To her, it just meant it was me. No inherent judgment, just love for me as I am.
It was kind of a miracle.
In that moment, I wondered what the hell I was doing with my life. What was it all for, this concentrated dedication to making my body LOOK strong and powerful instead of having it just be enough that it IS strong and powerful?
Don’t mistake me…I love working out and the way it makes me feel. I know that clean foods make me feel and perform better, and I have no plans to abandon them any time soon. Our eating habits as a family have changed in a radical and sustainable way in the last year and a half, and that’s been a very, very good thing.
What I’m talking about is the intense energy and focus I’ve expended on which foods to eat, and how much, and how often, and which are “good” and which are “bad” and which give me gas and which ones so-and-so says I should eat and which ones so-and-so says I shouldn’t eat and which ones make me poop often enough and which ones trigger a binge and which ones fill me up the most and which ones to eat directly after a workout and which ones NEVER to eat on a rest day…it just all gets to be too effing much sometimes.
Sometimes it feels just as disordered to me as my days of gagging myself over the toilet bowl, or chewing every bite of a carrot 100 times to make it last the entire lunch period.
If I stopped thinking about food so much, maybe I’d be showing my daughter that food does not have to rule her life like it’s ruled mine.
If I stopped thinking about food so much, maybe my life wouldn’t feel so harried and stressful sometimes.
If I stopped thinking about food so much, maybe I’d have more mental energy to focus on my family, those people who obviously love me more than I love myself, before this part of my life slips through my fingers.
Because in the end, life is good right now. It’s not without it’s challenges and obstacles, but despite my squishy belly, at this moment, my life is lovely and wonderful…and that should be enough.
Great reminder of the truly important stuff; those we impact and don’t even realize it.
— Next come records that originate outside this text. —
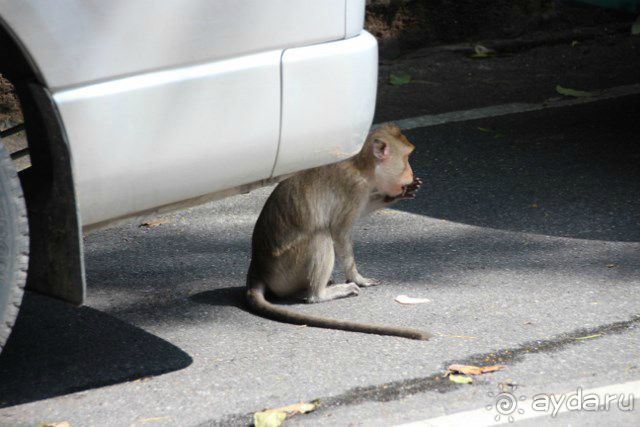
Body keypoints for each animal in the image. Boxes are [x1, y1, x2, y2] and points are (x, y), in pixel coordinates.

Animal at [245, 123, 430, 342]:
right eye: (406, 158)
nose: (410, 172)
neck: (361, 167)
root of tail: (257, 268)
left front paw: (401, 193)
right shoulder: (355, 188)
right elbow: (339, 232)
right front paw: (358, 278)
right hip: (284, 271)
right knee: (321, 236)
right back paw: (321, 293)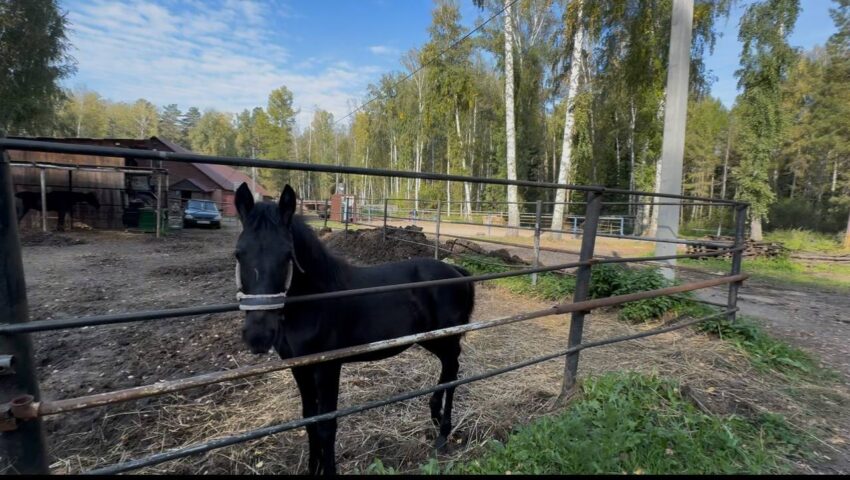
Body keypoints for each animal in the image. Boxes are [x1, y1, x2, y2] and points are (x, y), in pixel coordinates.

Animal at [233, 183, 475, 475]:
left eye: (287, 255)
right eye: (239, 254)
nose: (258, 336)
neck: (316, 299)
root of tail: (456, 271)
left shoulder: (328, 368)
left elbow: (327, 425)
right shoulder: (298, 367)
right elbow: (309, 421)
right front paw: (313, 468)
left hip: (445, 337)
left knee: (452, 369)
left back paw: (442, 433)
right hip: (431, 340)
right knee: (448, 367)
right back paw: (435, 416)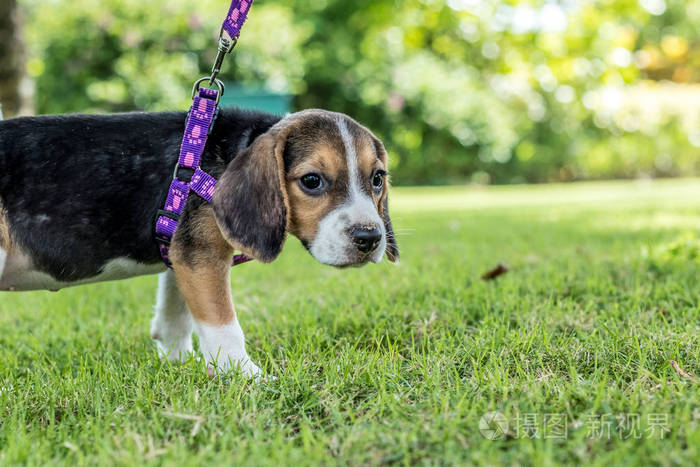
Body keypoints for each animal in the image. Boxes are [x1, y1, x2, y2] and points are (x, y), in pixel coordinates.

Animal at [0, 109, 396, 376]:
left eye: (377, 178)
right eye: (312, 181)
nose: (370, 238)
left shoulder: (182, 251)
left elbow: (177, 313)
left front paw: (178, 362)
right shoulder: (202, 255)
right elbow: (223, 323)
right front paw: (247, 377)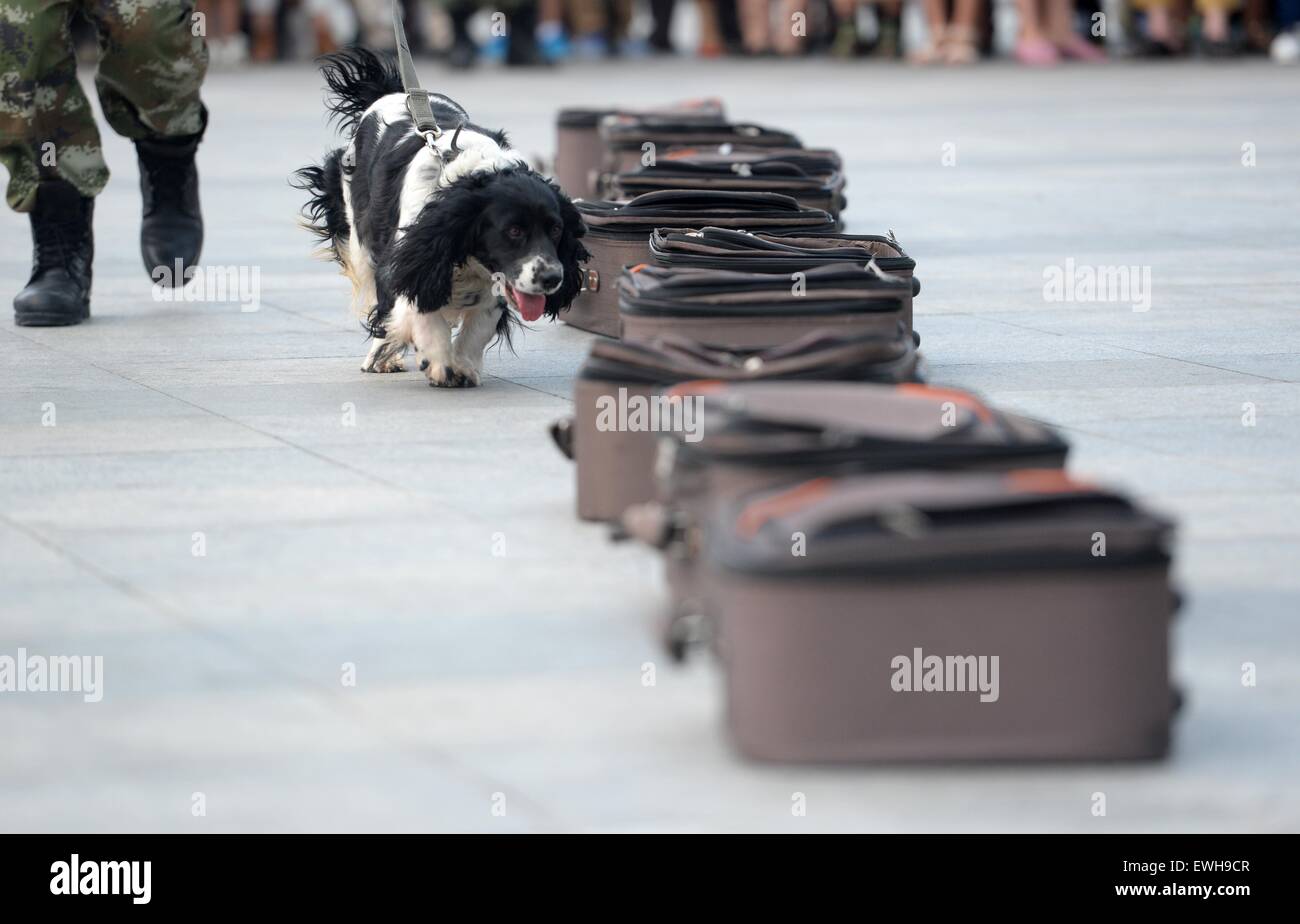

Thanks, Mich. It’s about more than just us! Have to make sure we are setting the right example but sometimes it’s hard to see the best way to do that.
You and this post are simply beautiful. And inspiring. And awesome.
Thanks, Joy. It means a lot. ❤
my mom always had a squishy belly, and i know at times she thought she would be a better mom, and probably a better everything if she wasn’t fat. but she taught me so much about how to take care of me, and what is really important at the end of the day, vs. what we obsess over but know in our hearts isn’t all there is. also, she was warm and comfortable and i knew i always came first. and i know you are teaching your daughter the same thing.
Oh, Samm. This touched my heart! (and I smiled as I typed that, of course.)